In line with the
criticism of Jesus’ table fellowship that can be seen in the fifth and
fifteenth chapters of Luke, this criticism can also be found taking place in
the seventh chapter. There Luke reports that “the Pharisees and the
experts in religious law rejected God’s purpose for themselves” (7:30a).
Immediately thereafter, Jesus launches into a monologue that will conclude with
Jesus reciting a regular accusation against Him (which also points out the
inseparable connection of His own ministry and that of John the Baptist),
saying “For John the Baptist has come eating no bread and drinking no wine,”

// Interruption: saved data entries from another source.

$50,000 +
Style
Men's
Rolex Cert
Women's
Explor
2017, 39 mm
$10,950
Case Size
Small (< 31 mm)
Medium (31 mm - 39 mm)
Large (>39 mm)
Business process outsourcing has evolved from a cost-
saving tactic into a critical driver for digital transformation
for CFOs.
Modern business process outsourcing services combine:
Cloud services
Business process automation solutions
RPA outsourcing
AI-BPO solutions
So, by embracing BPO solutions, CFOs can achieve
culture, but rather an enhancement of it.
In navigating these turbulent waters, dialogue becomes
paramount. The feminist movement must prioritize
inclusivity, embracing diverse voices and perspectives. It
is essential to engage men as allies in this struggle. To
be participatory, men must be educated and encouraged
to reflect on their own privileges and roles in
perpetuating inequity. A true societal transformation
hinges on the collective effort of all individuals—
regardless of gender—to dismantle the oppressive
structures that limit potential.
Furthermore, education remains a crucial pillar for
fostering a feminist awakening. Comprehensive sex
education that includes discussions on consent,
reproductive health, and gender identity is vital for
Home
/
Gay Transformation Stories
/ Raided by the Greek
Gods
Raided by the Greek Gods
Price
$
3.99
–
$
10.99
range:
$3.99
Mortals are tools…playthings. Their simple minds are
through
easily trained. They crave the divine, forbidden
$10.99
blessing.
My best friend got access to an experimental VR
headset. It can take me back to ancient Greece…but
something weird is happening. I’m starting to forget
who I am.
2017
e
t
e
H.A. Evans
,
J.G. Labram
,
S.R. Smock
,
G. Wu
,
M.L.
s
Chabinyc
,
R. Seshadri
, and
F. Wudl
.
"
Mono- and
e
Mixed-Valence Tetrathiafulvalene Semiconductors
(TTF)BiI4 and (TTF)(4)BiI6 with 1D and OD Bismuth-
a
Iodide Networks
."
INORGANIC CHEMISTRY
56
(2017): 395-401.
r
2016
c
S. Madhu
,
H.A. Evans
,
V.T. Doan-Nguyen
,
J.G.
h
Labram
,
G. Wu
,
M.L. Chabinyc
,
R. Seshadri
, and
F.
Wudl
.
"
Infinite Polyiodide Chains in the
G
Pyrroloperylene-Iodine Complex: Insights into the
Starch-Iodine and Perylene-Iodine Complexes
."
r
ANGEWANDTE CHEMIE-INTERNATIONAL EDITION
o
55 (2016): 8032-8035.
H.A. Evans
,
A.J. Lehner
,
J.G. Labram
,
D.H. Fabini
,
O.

and thus John makes no overt references, by his actions, to the messianic feast
(which should ideally accompany a messianic pronouncement that the kingdom of the
Creator God is at hand), “and you say, ‘He has a demon!’ The Son of Man
has come eating and drinking,” through which He messianic-ly proclaims the
kingdom through engaging in regular feasting, “and you say, ‘Look at Him, a
glutton and a drunk, a friend of tax collectors and sinners!’” (7:33-34)
Returning them to the
fifteenth chapter, one can reconsider the regular complaint against Jesus,
bearing in mind that the hearers of Luke’s compilation of the life of Jesus
have now heard this complaint on several occasions. As they would now
have come to expect, Jesus once again ignores the complaint, which is a veiled
accusation by His critics that He cannot possibly be the messiah, and instead launches
into a series of parables (the parable of the lost sheep, the parable of the
lost coin, and the parable of the compassionate father---sometimes referred to
as the parable of the prodigal son, though this gets the focus of the parable
wrong). By doing this (ignoring the complaint and the accusation), Jesus
maintains and builds upon his now well-asserted role of rabbinic superiority
over His challengers, which has been demonstrated, by Luke’s telling (again,
reflecting the stories about Jesus, post-Resurrection, that would have been
circulating in a self-correcting oral tradition), through their repeated
inability to respond to Him.
In this honor and
shame culture, Jesus has been repeatedly shaming His challengers, accruing
honor to Himself while taking honor from them (which ends up being problematic
for Him in the long run). This would
have been well understood by one and all, whether they be firsthand observers
or hearing the story told in the early days of the church. With this in
mind, Luke’s hearers and readers (throughout history), can fully understand the
hostility that is rising against Jesus. Not only is He de-valuing the
institution that they support and from which they receive their support (the
Temple), but He is also bringing them into disrepute, diminishing them in the
eyes of the populace and severing them from any semblance of power and
God-ordained authority.
Though He has been
gaining honor for Himself through the process of shaming His opponents via the
rabbinic challenges (whether He is the challenger or the challenged), He will
ultimately divest Himself of all of that honor by going to the most shameful
place, which would be the cross. Thereby, He is able to consistently live
out His insistence (as heard in the fourteenth chapter) that one should take
the lowest place, so as to receive true exaltation.